Three cheers for Sir Martin.
Love him or not, the ad/PR community is going to miss Martin Sorrell—assuming that the 73-year-old architect of WPP doesn’t stage a comeback.
A serial acquirer who applied tough financial controls on an advertising world that prized creativity, Sorrell also emerged over the years as the leading spokesperson for the communications business. That's a very rare bird.
In a business notorious for leaders unwilling to speak publicly about the issues of the day, Sorrell was readily available to pontificate on matters such as globalization, Donald Trump’s rise, Brexit and threats to the advertising/PR sector posed by Google, Facebook, Deloitte and Accenture.
WPP’s annual report and financial updates, which Sorrell assured me that he wrote, were joys to read.
For instance, WPP’s March 1 update on 2017 preliminary results referred to “piranha or gladiator brands” and called inflation the “canary in the coal mine” that could wallop steady growth in Central and Eastern Europe.
Sorrell, who was noted for his lightning responses to emails, was a master of the pithy quote. He cheekily smacked down arch-nemesis Publicis Groupe CEO Maurice Levy following the collapse of the French firm’s merger with Omnicom. The WPP boss summed it up nicely with, “Their eyes were bigger than their tummy.”
Sorrell spent 33 years building Wire & Plastic Products corporate shell into an enterprise with more than 200,000 people and operations in more than 100 countries.
He was a man of his time, but times have changed. WPP is now a cumbersome structure ill-suited for today’s agile communications environment.

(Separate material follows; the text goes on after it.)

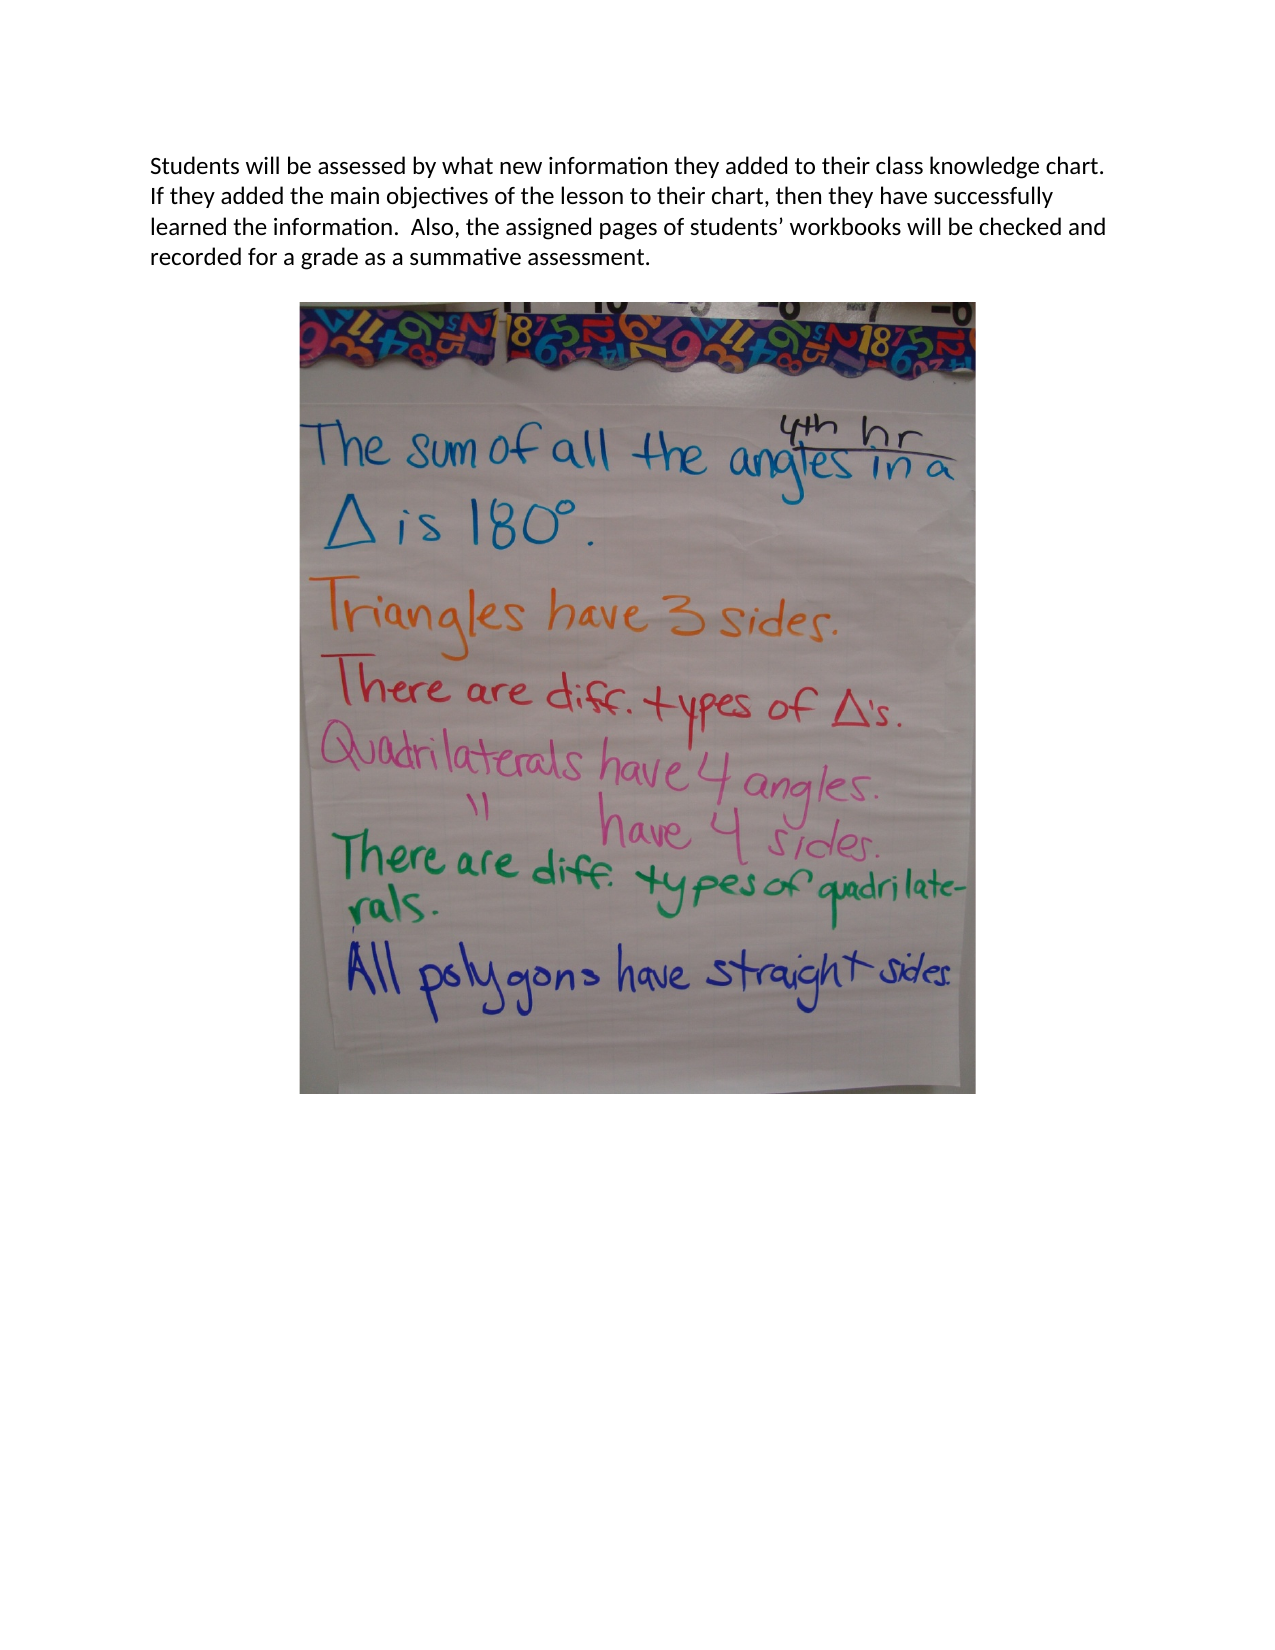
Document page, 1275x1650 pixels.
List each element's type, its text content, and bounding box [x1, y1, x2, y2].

picture [299, 302, 976, 1094]
text Students will be assessed by what new information they added to their class knowledge chart. If they added the main objectives of the lesson to their chart, then they have successfully learned the information. Also, the assigned pages of students’ workbooks will be checked and recorded for a grade as a summative assessment. [150, 150, 1125, 272]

It will most likely be broken up into individual pieces.
The Guardian estimates the pieces of WPP are worth $31B, which is $10B more than its market value.
The break-up number will certainly catch the eye of WPP’s executive chairman and hedge fund executive Roberto Quarta, who is filling in for Sorrell.
Quarta is known for his corporate cost-cutting skills, which earned him the nickname “Spare No Quarta” and “Bob the Knife.”
Good luck to everybody at WPP. Hurry back, Sir Martin.